Ora è quasi notte. Continuo a camminare. Ho percorso un infinitesimo tratto di vita, di mondo. Venere è ancora e sempre lì davanti a me, la luna alle mie spalle, come ieri. Ma ho attraversato comunque un pezzo d’infinito, mi sono spinto oltre il mio solito orizzonte, ho abbracciato uno spicchietto di terra, ho conosciuto una parte di me. Forse ho iniziato finalmente ad issare le vele; magari è giunto il tempo di uscire dal porto, di affrontare faccia a faccia il mare aperto, quello vero. Andare incontro alle mie tempeste, con la paura di capovolgermi, ma anche con la speranza di continuare a navigare, come prima, meglio di prima. Ho iniziato a capire che tra due città non c’è sempre e solo una strada statale, a scorrimento veloce.
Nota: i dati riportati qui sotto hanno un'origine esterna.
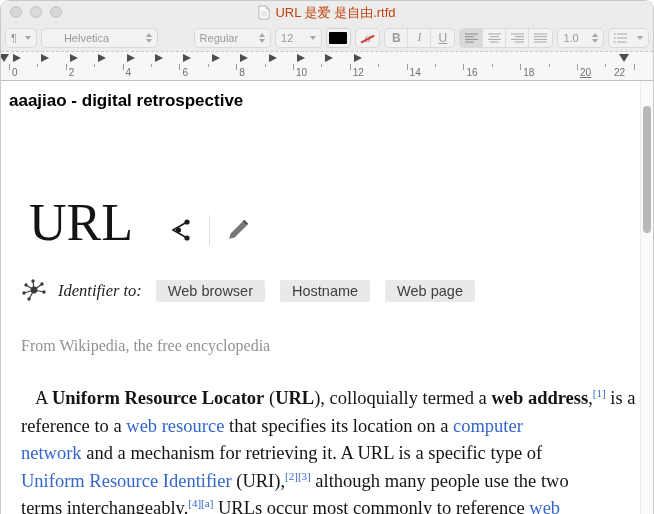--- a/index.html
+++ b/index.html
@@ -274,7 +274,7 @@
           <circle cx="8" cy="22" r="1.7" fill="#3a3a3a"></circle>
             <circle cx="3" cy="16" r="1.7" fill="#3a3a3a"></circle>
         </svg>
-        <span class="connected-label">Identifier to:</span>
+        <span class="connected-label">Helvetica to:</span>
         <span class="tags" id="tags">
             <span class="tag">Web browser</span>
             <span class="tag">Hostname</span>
Ora è il momento di fermarmi, di riposare. Devo cercare di capire meglio e più a fondo questa giornata, devo cercare un rifugio per stanotte.
Mi fanno male le gambe e la schiena e le ginocchia. Ma ho deciso: continuerò a camminare, anche domani, e poi dopodomani e poi ancora e ancora. Fino al giorno in cui notando qualcuno all’orizzonte rallenterò il passo, ma senza farmi guardingo. Disponendo, semplicemente, il volto ad un sorriso. Fino a che incontrandolo egli non avrà altro che la mia faccia, il mio viso, le mie braccia. Fino a che non incontrerò un uomo. Fino a che non incontrerò me stesso.